By: DYLAN LUCAS
I’ve spent my entire life answering the question “Are you Jordan’s sister?” and my first meeting at the Preface wasn’t any different.
Before my sister graduated from IUSB in 2016, she was the editor of the paper, so I wasn’t surprised when I heard the question again at the start of the semester.
I look like my sister, talk like my sister, and tried my hardest growing up to act like my sister. The comedian Hasan Minjah has a joke about how younger siblings steal their older sibling’s personality, and I am a big enough person to admit that, in my case, it’s completely true. I may get my wavy hair from my mom and my big eyes from my dad, but I stole my music taste, and the majority of my personality from my sister.
If Jordan got her ears pierced at age nine, then I wanted to too.
If Jordan dyed her hair purple, then I wanted a purple streak in mine.
If Jordan listened to Panic! At the Disco, then I needed their CD.
If Jordan was a writer, then I had to be one.
In my defense, I did try a little not to be an exact copy of my sister when I started college. When I first applied to IUSB I intended to study English and ended up switching my major to mass communication about two days before my orientation. Even then, my sister focused on journalism and I’m focusing on public relations.
I did follow in her footsteps when I decided to intern at the Preface. In high school I’d watch the movies she’d review in her column, and now I’ve tried my own hand at bringing a touch of pop culture to the paper. After all, I did steal my love for television shows from her.

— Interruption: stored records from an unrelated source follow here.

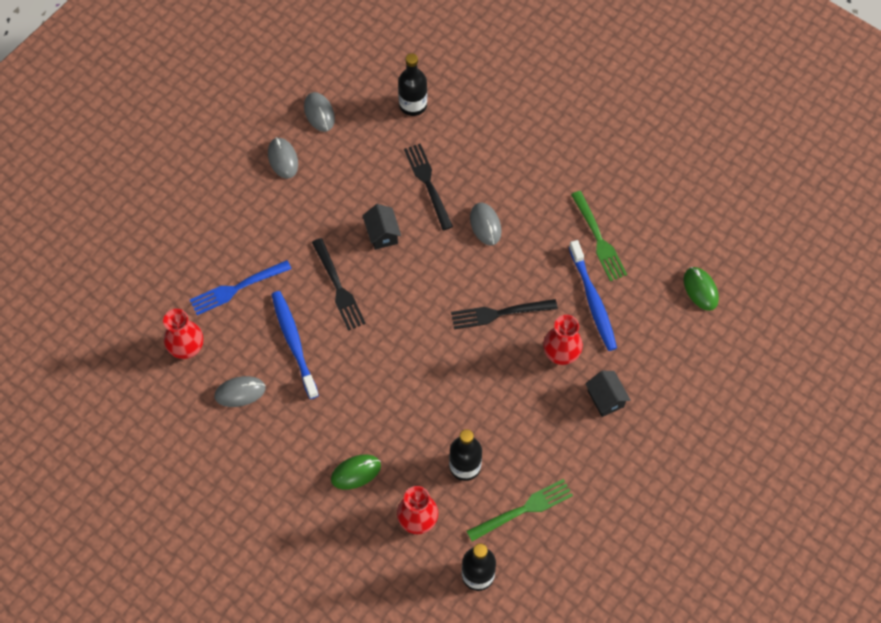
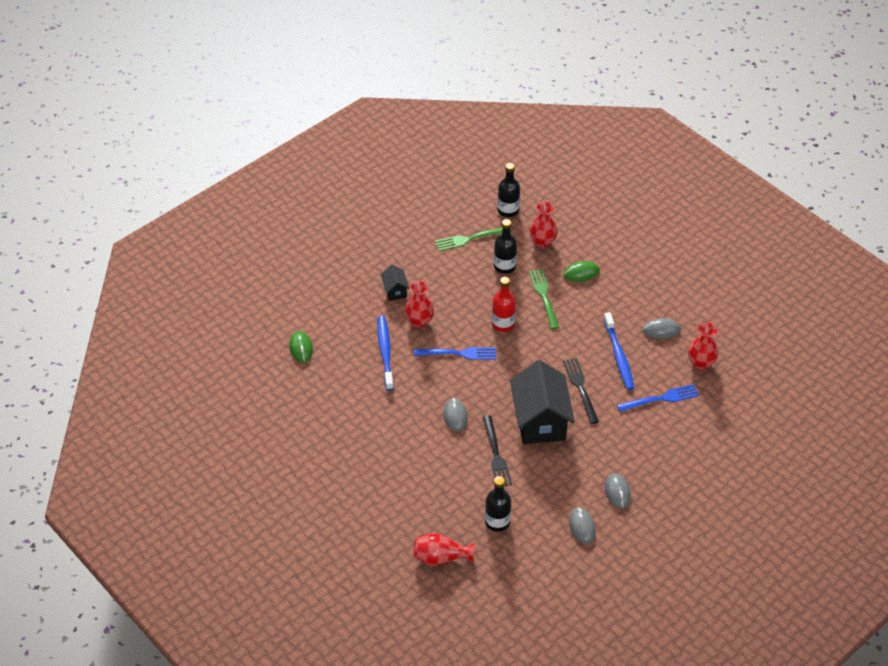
camera: 170 degrees left, 15 degrees down
black house [363,204,401,250] -> black house [510,360,575,444], size x2.19
black fork [451,299,558,329] -> blue fork [414,347,496,360]
green fork [571,191,627,281] -> green fork moved to [529,269,559,329]
none -> red vase [413,533,474,566]
none -> red bottle [492,277,516,332]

In addition to becoming a writer like my sister, I’ve also been interested in photography since I was in middle school. This particular hobby she only partially influenced. When she asked for a camera for Christmas our parents got me one too, and in high school I was given the opportunity to take photography classes. I started with film and dark room photography and moved on to digital. I ended up taking three years of photography and creative writing classes in high school.
Now as a college student I minor in film studies, a field of study that, yes, my sister introduced me to. I’m able to apply elements of both subjects that held my interest throughout high school. I get to discuss the impact of camera angles and narrative conventions in the same classes.
To most people, it probably sounds like I haven’t grown out of being my sister’s annoying, little shadow. One of the reasons I enjoy both writing and photography is because it allows me to continue to find my own voice and point of view. Ironically, the Preface, the same platform that helped get my sister’s voice heard, has helped me continue to develop my own.